吉川英治文学新人賞を受賞した、中島らもの代表作です。すべての酒飲みにささげる「アル中小説」とうたわれています。

このまま飲み続けたら死んでしまうと伝えられるも、酒をやめられずに緊急入院になってしまうアルコール依存症の小島容。個性豊かな患者たちや医師との会話や、アルコールが切れた状態で現実と向き合うことへの絶望、親友の妹による激励は小島をどう動かすのでしょうか。

著者の実体験を基に、生死の間をさまよう人間たちを描いている作品。現実を直視できない人間の末路が気になる方におすすめです。

ガダラの豚

集英社 著者:中島らも

ガダラの豚

超能力・占い・宗教など、現代の闇を暴く中島らものエンターテインメント作品。日本推理作家協会賞の受賞作でもあります。

民族学学者・大生部多一郎は、アフリカの呪術医研究で成果を残し、テレビでも人気を博すタレント教授です。著書の『呪術パワー・念で殺す』は超能力ブームも相まってベストセラーに。しかし、8年前に長女の志織が死んでしまったことをきっかけに大生部はアルコール依存症に、妻・逸美は精神を病んでしまいます。

奇跡が売りの新興宗教にのめり込む逸美を奪還すべく、大生部は奇術師のミラクルと協力しますが…。エログロナンセンスな雰囲気を楽しみたい方におすすめです。

中島らも曼荼羅コレクション#1 白いメリーさん

徳間書店 著者:中島らも

中島らも曼荼羅コレクション#1 白いメリーさん

ホラーとギャグが入り混じる、中島らもの作品集。著者の集大成ともいえる「曼荼羅コレクション」の第1弾です。

都市伝説に踊らされた少女の悲劇を描いた『白いメリーさん』や、呪いの家系を利用した姉妹に笑いが止まらない『クローリング・キング・スネイク』。ほかにも、殺し合いが許された日が題材の『日の出通り商店街 いきいきデー』、夜になると不良を激しくたたくランナーの話などを収録しています。

シュールな世界観が楽しめる点に注目。中島らもらしい作品を楽しみたい方におすすめです。

こどもの一生

集英社 著者:中島らも

こどもの一生

中島らもが描くホラー小説。多くは笑いに包まれ、しかし残りの一部はホラーで恐怖にひきつる、ユニークな作品です。2022年には舞台化されている点にも注目してみてください。
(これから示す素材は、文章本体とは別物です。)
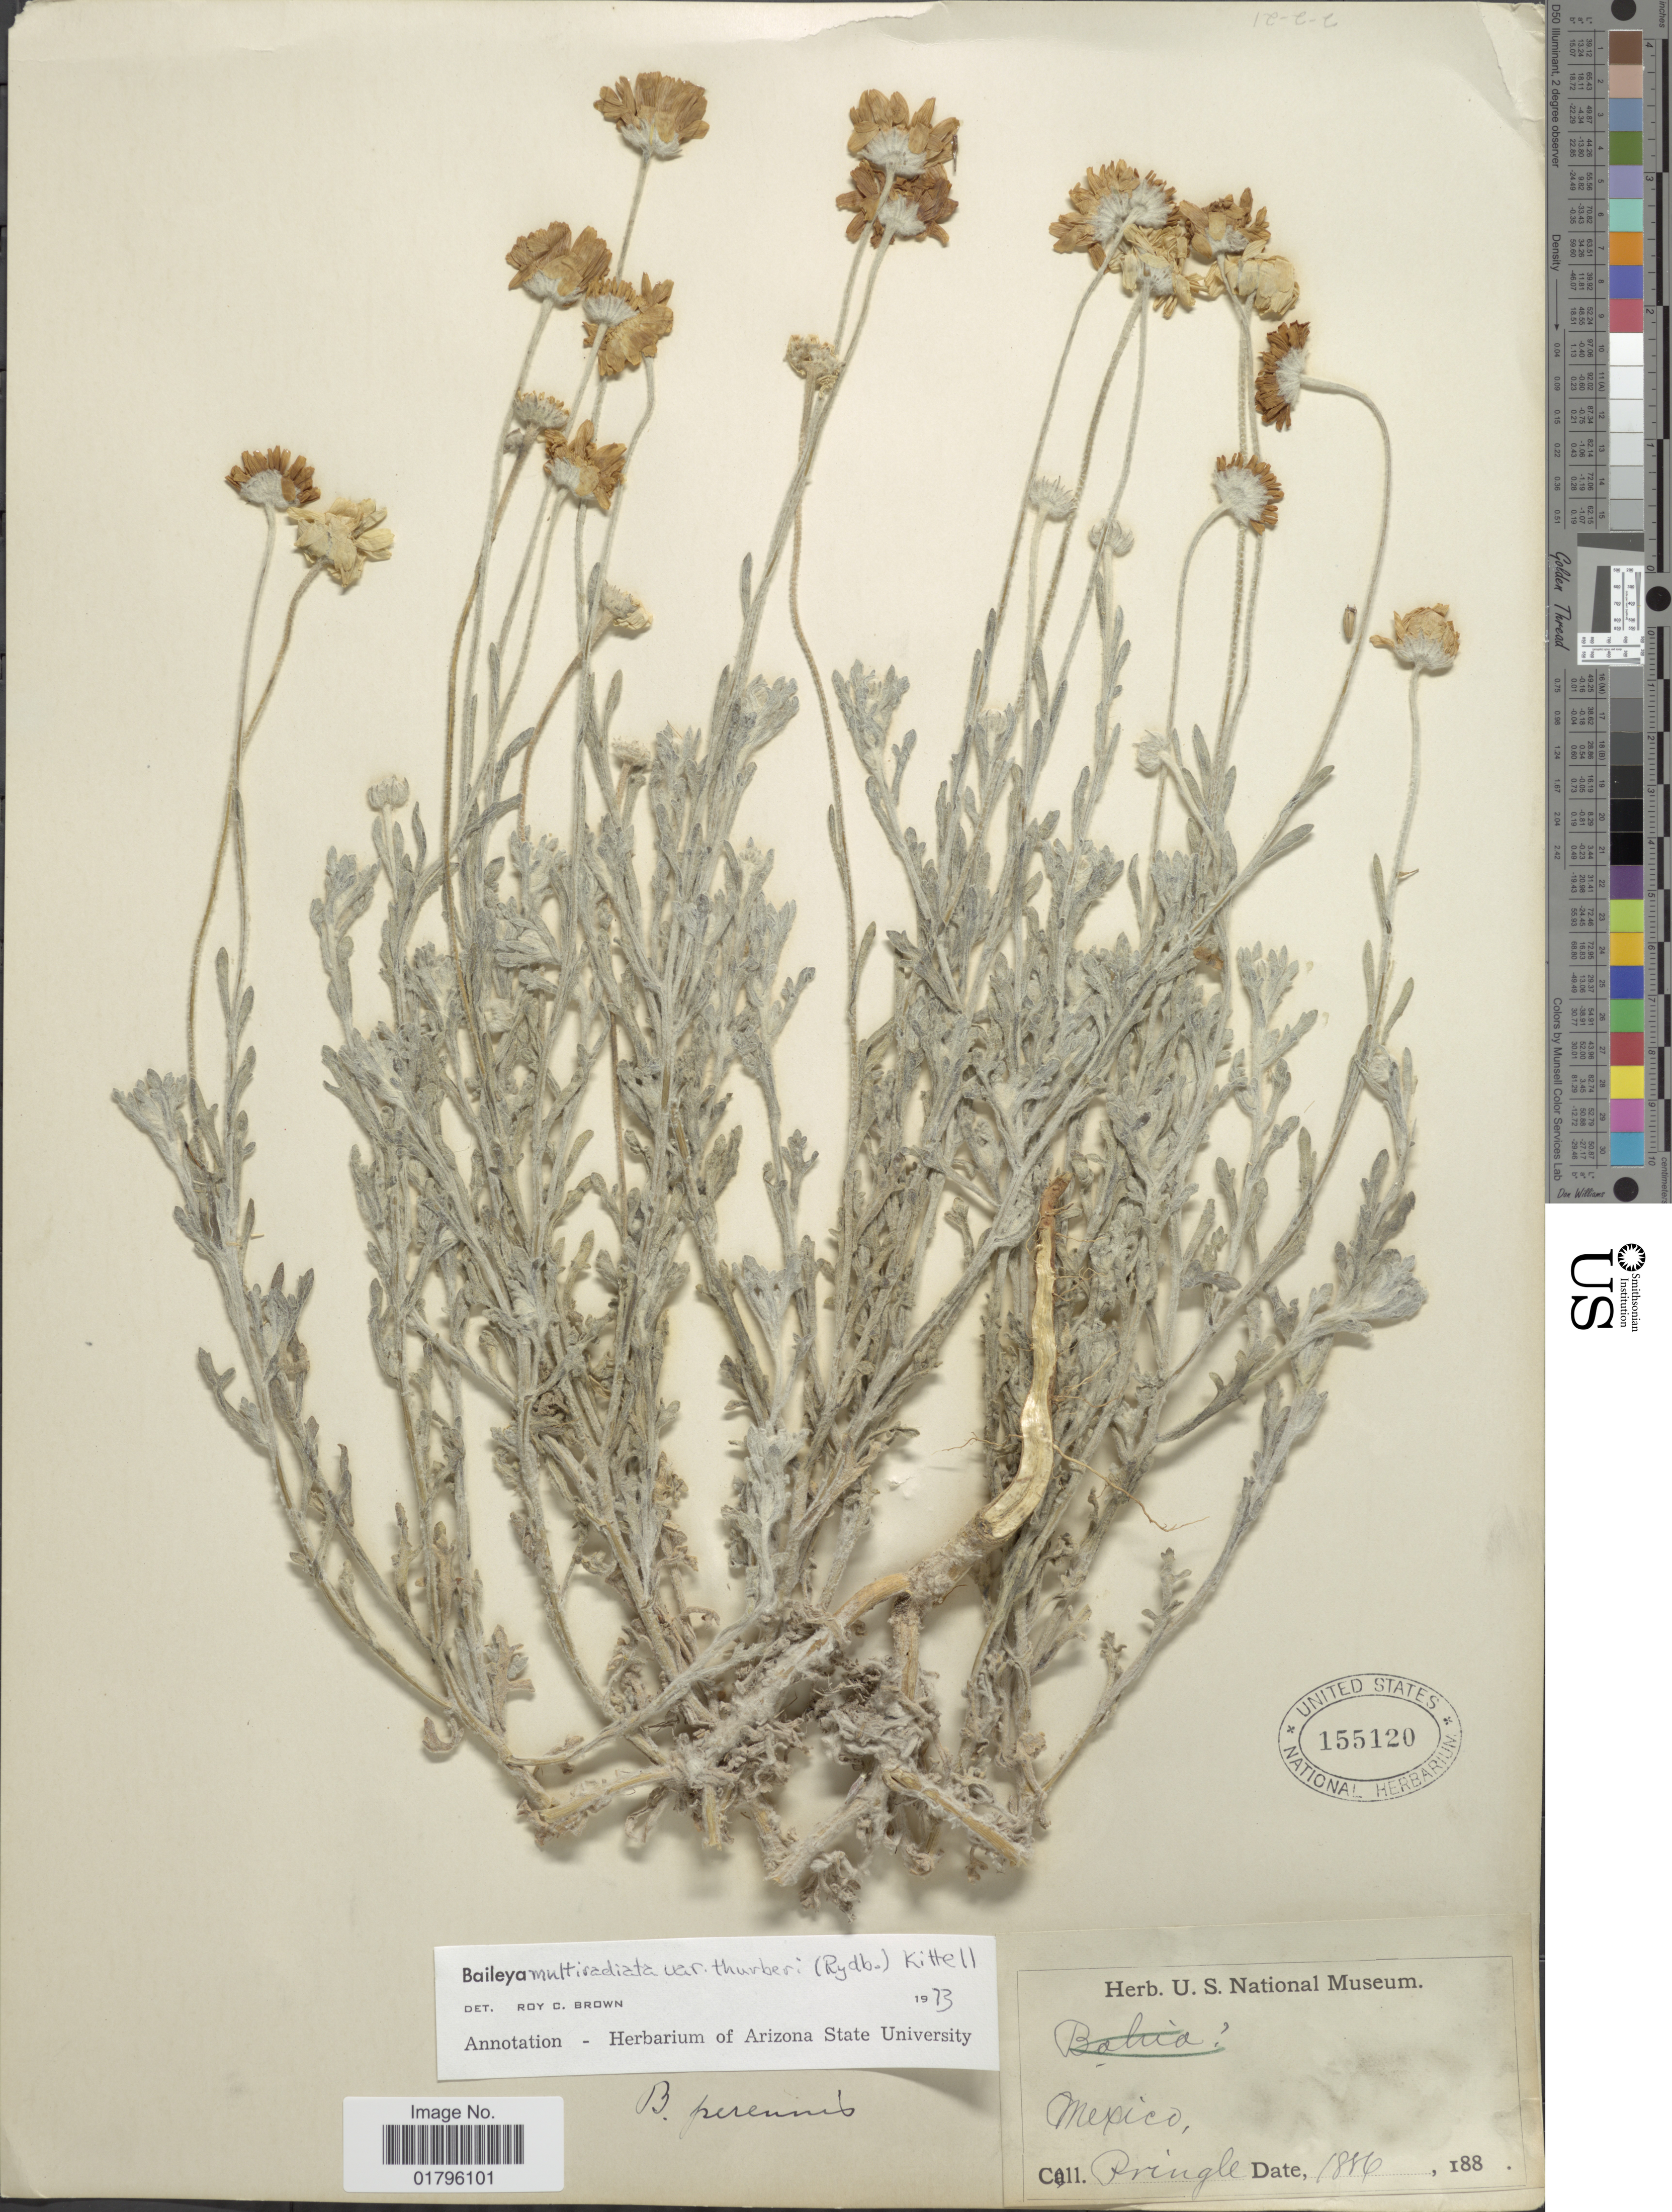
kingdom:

瀬戸内海の小さな島でレジャーランドを開園するため、下見にやって来た男性2人組。彼らは治療のためと偽り、セラピー施設に入院してしばらく過ごすことになります。しかし、施設にはすでに女2人、男1人の患者がいました。5人は投薬と催眠術を使った治療を受けることになって..。

治療の末、子供時代に意識がさかのぼっていくのが見どころ。鬼才の描くホラーを読みたい方におすすめです。